Jan Nowakowski: Treningi to dla mnie woda na młyn
7 sierpnia siatkarze ONICO Warszawa rozpoczęli przygotowania do nowego sezonu PlusLigi. O wrażeniach z pierwszych treningów opowiedział nowy środkowy zespołu, Jan Nowakowski.
Katarzyna Owczarek: Tegoroczne wakacje możemy uznać za zakończone. Jak spędziłeś czteromiesięczną przerwę od siatkówki?
Przez całe wakacje starałem się szlifować formę na nadchodzący sezon PlusLigi, a w ostatnim miesiącu głównie kibicowałem mojej narzeczonej (Martynie Grajber — przyp. red.), która wraz z kadrą Polski uczestniczyła w rozgrywkach World Grand Prix. Cały czas myślałem jednak o powrocie do treningów.
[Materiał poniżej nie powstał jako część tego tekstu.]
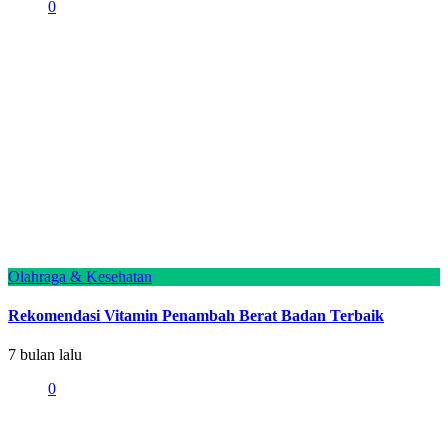
0
Olahraga & Kesehatan
Rekomendasi Vitamin Penambah Berat Badan Terbaik
7 bulan lalu
0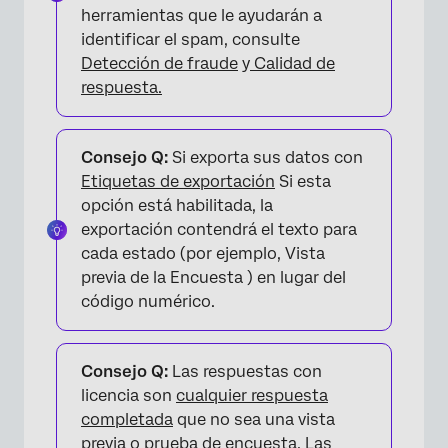
herramientas que le ayudarán a
identificar el spam, consulte
Detección de fraude
y
Calidad de
respuesta.
Consejo Q:
Si exporta sus datos con
Etiquetas de exportación
Si esta
opción está habilitada, la
exportación contendrá el texto para
cada estado (por ejemplo, Vista
previa de la Encuesta ) en lugar del
código numérico.
Consejo Q:
Las respuestas con
licencia son
cualquier respuesta
completada
que no sea una vista
previa o prueba de encuesta. Las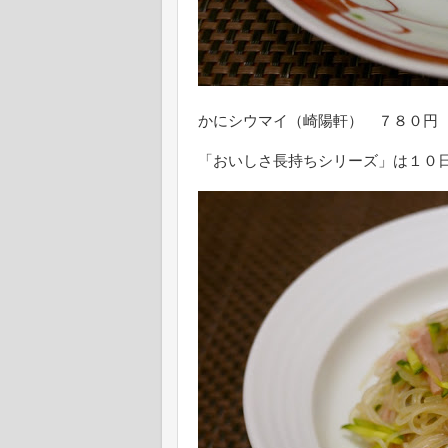
かにシウマイ（崎陽軒） ７８０円
「おいしさ長持ちシリーズ」は１０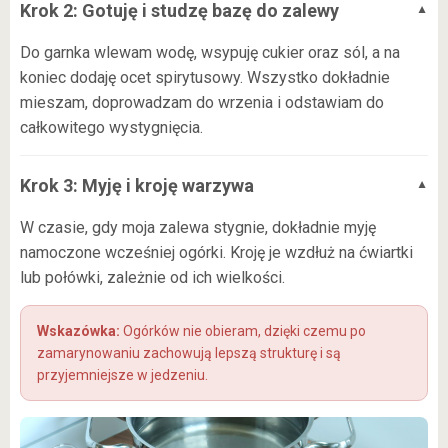
Krok 2: Gotuję i studzę bazę do zalewy
Do garnka wlewam wodę, wsypuję cukier oraz sól, a na
koniec dodaję ocet spirytusowy. Wszystko dokładnie
mieszam, doprowadzam do wrzenia i odstawiam do
całkowitego wystygnięcia.
Krok 3: Myję i kroję warzywa
W czasie, gdy moja zalewa stygnie, dokładnie myję
namoczone wcześniej ogórki. Kroję je wzdłuż na ćwiartki
lub połówki, zależnie od ich wielkości.
Ogórków nie obieram, dzięki czemu po
zamarynowaniu zachowują lepszą strukturę i są
przyjemniejsze w jedzeniu.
Pierwszy dzień przygotowań do nowego sezonu za nami. Jakie są Twoje wrażenia po pierwszym dniu w nowym klubie?
Rewelacja! Miałem prawie cztery miesiące wakacji, dlatego naprawdę nie mogłem doczekać się tego dnia. Cieszę się, że wróciłem na parkiet. Trening z Pawłem Zagumnym to była czysta przyjemność. Zajęcia były poprowadzone bardzo ciekawie, dlatego jestem przekonany, że jest to zapowiedź wspaniałego sezonu. Czekam na więcej. Powrót do treningów to dla mnie woda na młyn, będę się rozkręcać.
Czyli nie było żalu po kończącym się urlopie?
Oj, nie! Miałem już tych wakacji serdecznie dość. Przez ostatnie tygodnie nie wiedziałem co ze sobą zrobić. Nowy klub, nowe wyzwania — jestem podekscytowany.
Nowy klub oznacza również przeprowadzkę do innego miasta. Pozwiedzałeś już trochę?
Pierwszy dzień w Warszawie spędziłem głównie na rozpakowywaniu wszystkich bagaży. W weekend wybrałem się za to na wycieczkę po stolicy. Odwiedziłem Łazienki Królewskie, wjechałem także na taras widokowy w Pałacu Kultury i Nauki. Jest bardzo ładnie, jestem pozytywnie zaskoczony. To na pewno nie będzie koniec mojego zwiedzania.